Aufgabe:
Gib den folgenden Text über politische Flüchtlinge im Schweizer Exil vollständig und wortgetreu wieder.

Zurückgelassen: die Familie. Zurückgelassen viele Freunde (im Gefängnis, in den Konzentrationslagern). Sie kommen über die Schweizer Grenze mit der Angst vor den Behörden, die unter dem Druck der Nationalsozialisten stehen. Viele geflohene Hitlergegner haben sie verhaftet und an die Grenze gestellt. Viele haben sie ausgeliefert in die Hand der Mörder.

Die Schweiz als Asylland: reserviert für jene, die keine politischen Schwierigkeiten bringen.

Viele Flüchtlinge und Emigranten wissen es. Sie melden sich bei den Hilfswerken und bei den Kirchen. Um der Abschiebung zu entgehen, werden viele bei Gesinnungsfreunden versteckt – oft für Wochen, manche jahrelang.

Wo haben sie gewohnt, die von den Nazispitzeln und der Polizei Gesuchten? Wer hat sie beherbergt: die Verfolgten, die Männer und Frauen des Widerstands im Schweizer Exil?

Eine Straße in Zürich. Fast in jedem Haus leben hier in den dreißiger Jahren politische Emigranten aus Italien, Deutschland, Österreich.
Zum Beispiel beim Schreiner Kirschbaum, im Hinterhofhaus, Zurlindenstraße 215. Viele werden von hier aus im Quartier untergebracht. Zum Beispiel bei Jost und Kreszenz Huber. Die beiden werden 1941 zusammen mit anderen zu 14 Tagen Gefängnis verurteilt, weil sie antifaschistische Schriften aufbewahrt und weitergegeben, und weil sie während eines halben Jahres einen Emigranten bei sich versteckt haben.

Datensätze:
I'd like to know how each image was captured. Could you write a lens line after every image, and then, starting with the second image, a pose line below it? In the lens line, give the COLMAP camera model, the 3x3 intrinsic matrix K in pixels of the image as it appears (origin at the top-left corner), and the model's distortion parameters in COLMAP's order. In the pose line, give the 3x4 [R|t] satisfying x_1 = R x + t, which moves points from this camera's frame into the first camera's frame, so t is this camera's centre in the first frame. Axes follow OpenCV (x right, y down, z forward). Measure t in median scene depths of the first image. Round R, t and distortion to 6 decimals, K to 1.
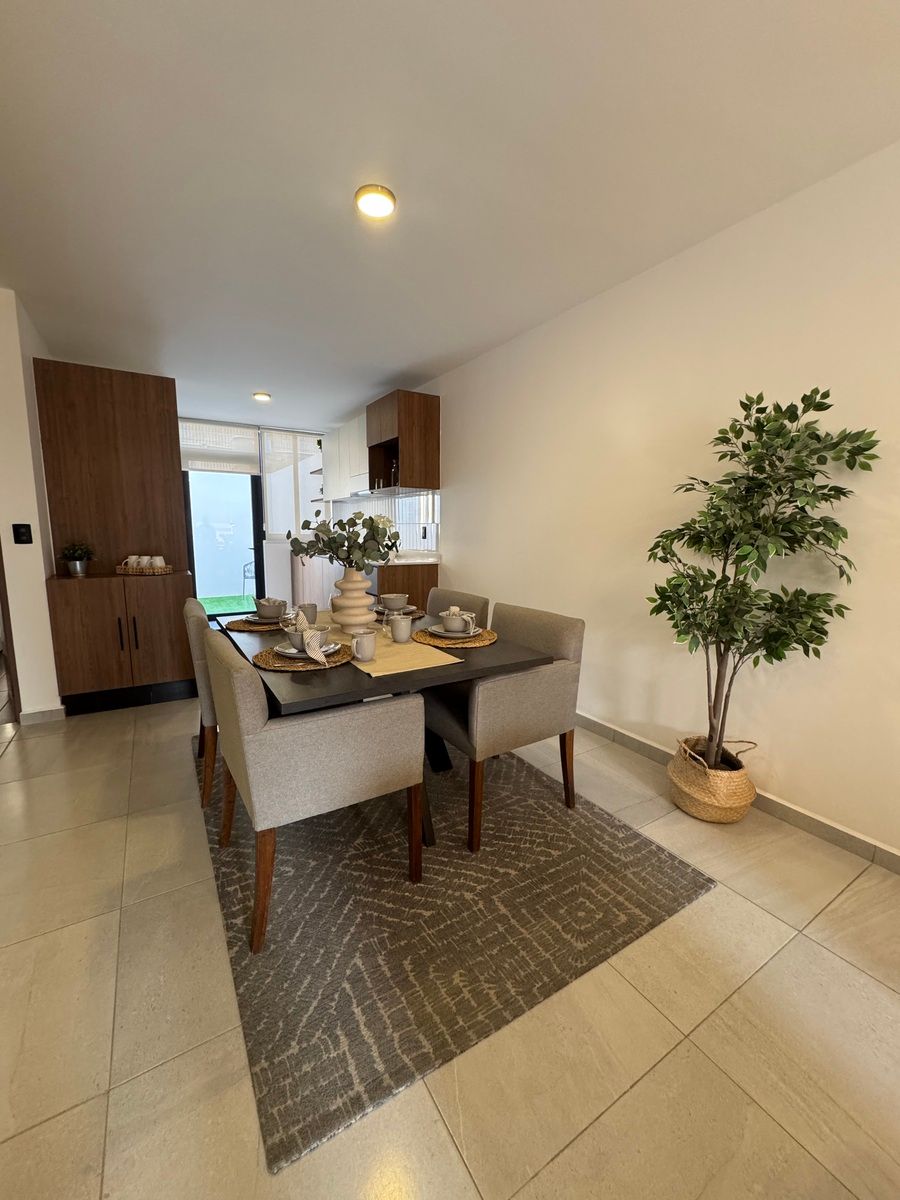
lens RADIAL K [[478.6, 0, 441.9], [0, 478.6, 600.8], [0, 0, 1]] dist [-0.006955, -0.000187]
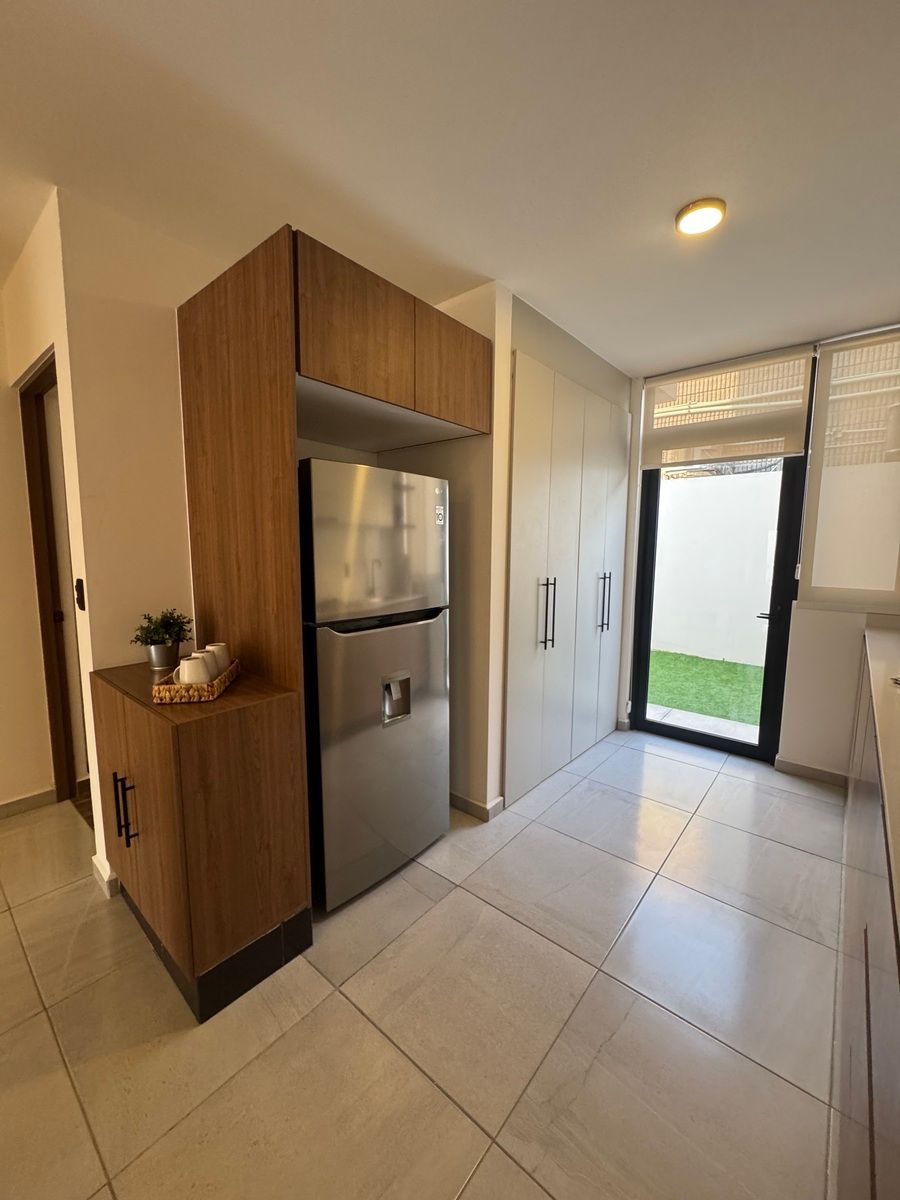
lens RADIAL K [[478.6, 0, 443.8], [0, 478.6, 596.6], [0, 0, 1]] dist [-0.006955, -0.000187]
pose [[0.319175, 0.096936, -0.942725, -0.090664], [-0.143539, 0.988224, 0.053017, -0.160954], [0.936763, 0.118396, 0.329330, 0.826620]]
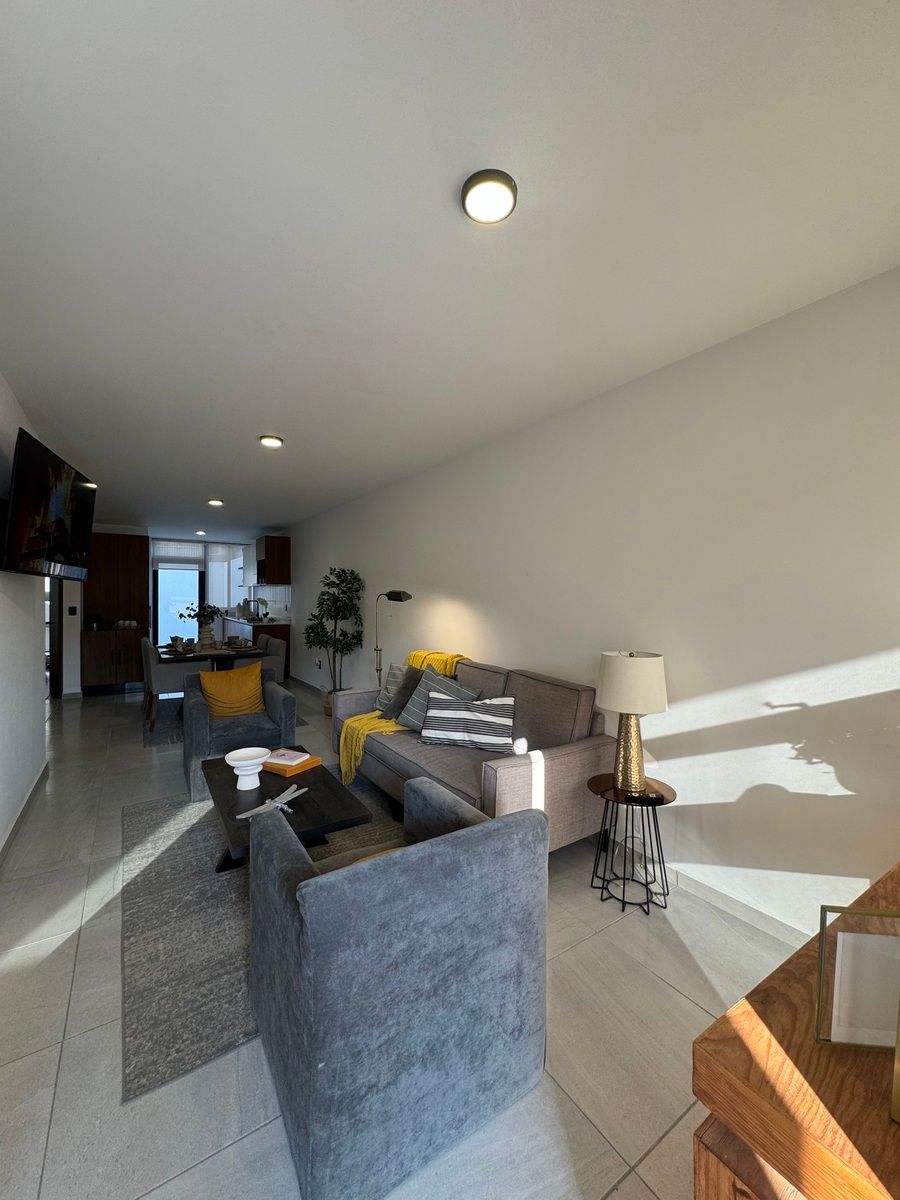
lens RADIAL K [[478.6, 0, 446.6], [0, 478.6, 600.5], [0, 0, 1]] dist [-0.006955, -0.000187]
pose [[0.999135, -0.005759, 0.041174, 0.521553], [0.011502, 0.989994, -0.140637, 0.097617], [-0.039952, 0.140989, 0.989205, -0.858414]]
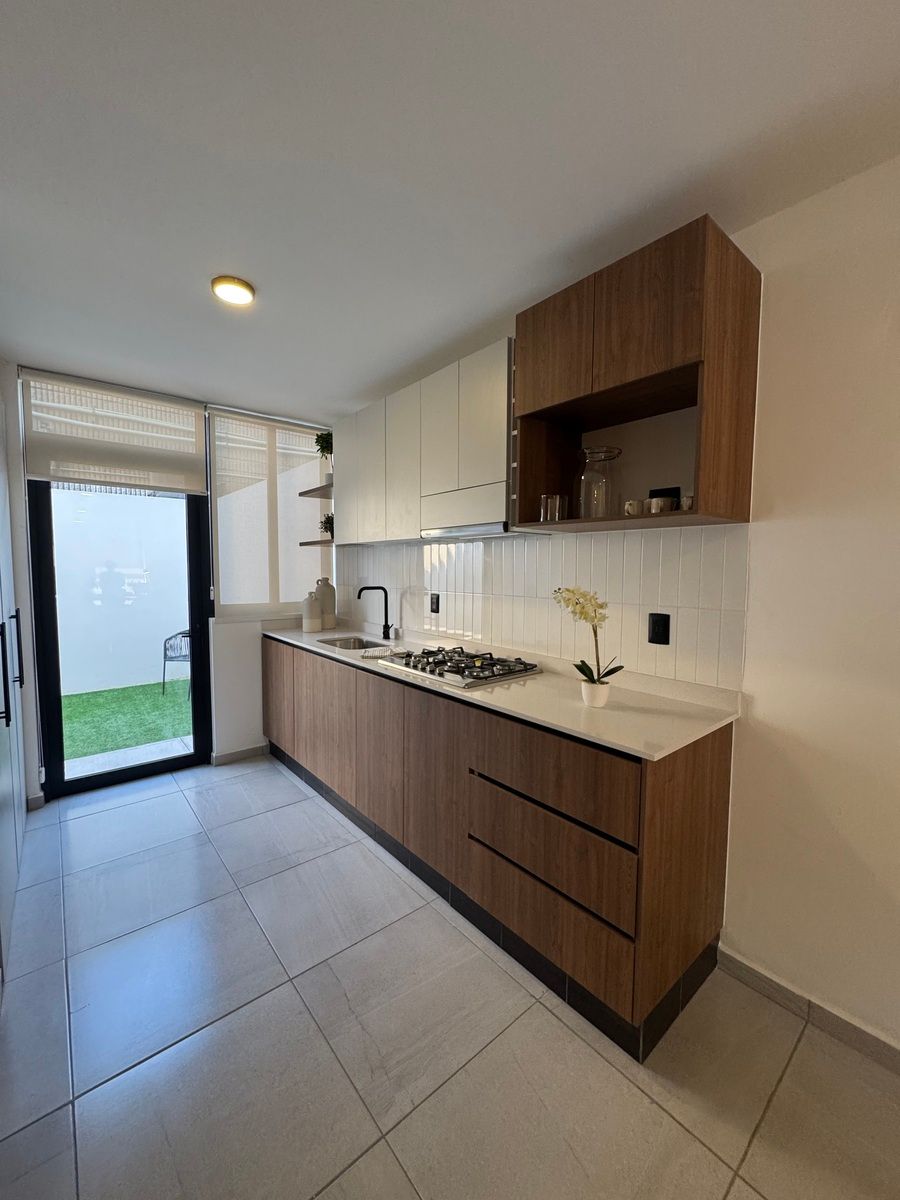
lens RADIAL K [[478.6, 0, 454.0], [0, 478.6, 599.2], [0, 0, 1]] dist [-0.006955, -0.000187]
pose [[0.987247, -0.013917, 0.158588, -0.291261], [0.026331, 0.996726, -0.076446, -0.150877], [-0.157005, 0.079647, 0.984381, 0.669751]]
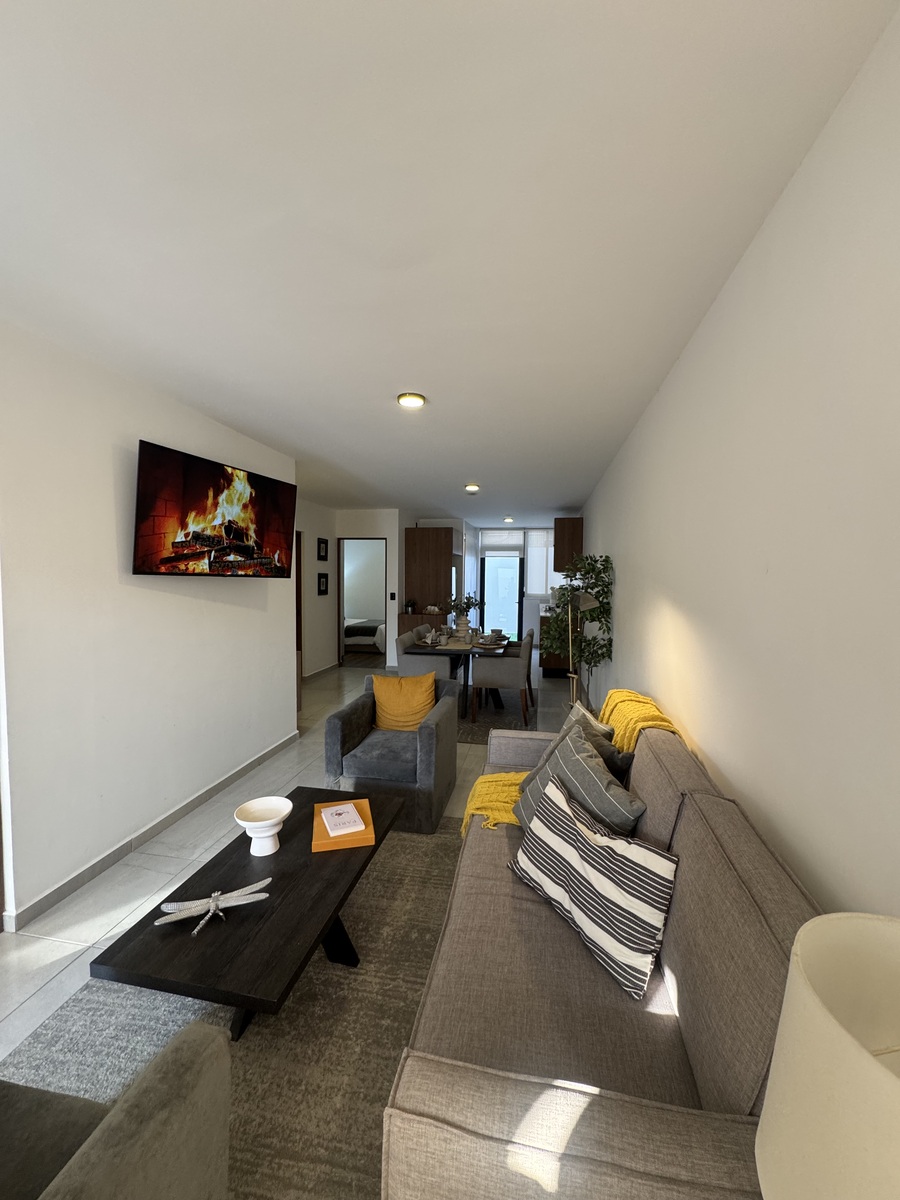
lens RADIAL K [[478.6, 0, 446.4], [0, 478.6, 601.5], [0, 0, 1]] dist [-0.006955, -0.000187]
pose [[0.750728, 0.032542, -0.659810, 0.714151], [-0.099823, 0.992905, -0.064608, 0.019207], [0.653026, 0.114367, 0.748650, -0.515586]]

Lösung:
Zurückgelassen: die Familie. Zurückgelassen viele Freunde (im Gefängnis, in den Konzentrationslagern). Sie kommen über die Schweizer Grenze mit der Angst vor den Behörden, die unter dem Druck der Nationalsozialisten stehen. Viele geflohene Hitlergegner haben sie verhaftet und an die Grenze gestellt. Viele haben sie ausgeliefert in die Hand der Mörder.

Die Schweiz als Asylland: reserviert für jene, die keine politischen Schwierigkeiten bringen.

Viele Flüchtlinge und Emigranten wissen es. Sie melden sich bei den Hilfswerken und bei den Kirchen. Um der Abschiebung zu entgehen, werden viele bei Gesinnungsfreunden versteckt – oft für Wochen, manche jahrelang.

Wo haben sie gewohnt, die von den Nazispitzeln und der Polizei Gesuchten? Wer hat sie beherbergt: die Verfolgten, die Männer und Frauen des Widerstands im Schweizer Exil?

Eine Straße in Zürich. Fast in jedem Haus leben hier in den dreißiger Jahren politische Emigranten aus Italien, Deutschland, Österreich.
Zum Beispiel beim Schreiner Kirschbaum, im Hinterhofhaus, Zurlindenstraße 215. Viele werden von hier aus im Quartier untergebracht. Zum Beispiel bei Jost und Kreszenz Huber. Die beiden werden 1941 zusammen mit anderen zu 14 Tagen Gefängnis verurteilt, weil sie antifaschistische Schriften aufbewahrt und weitergegeben, und weil sie während eines halben Jahres einen Emigranten bei sich versteckt haben.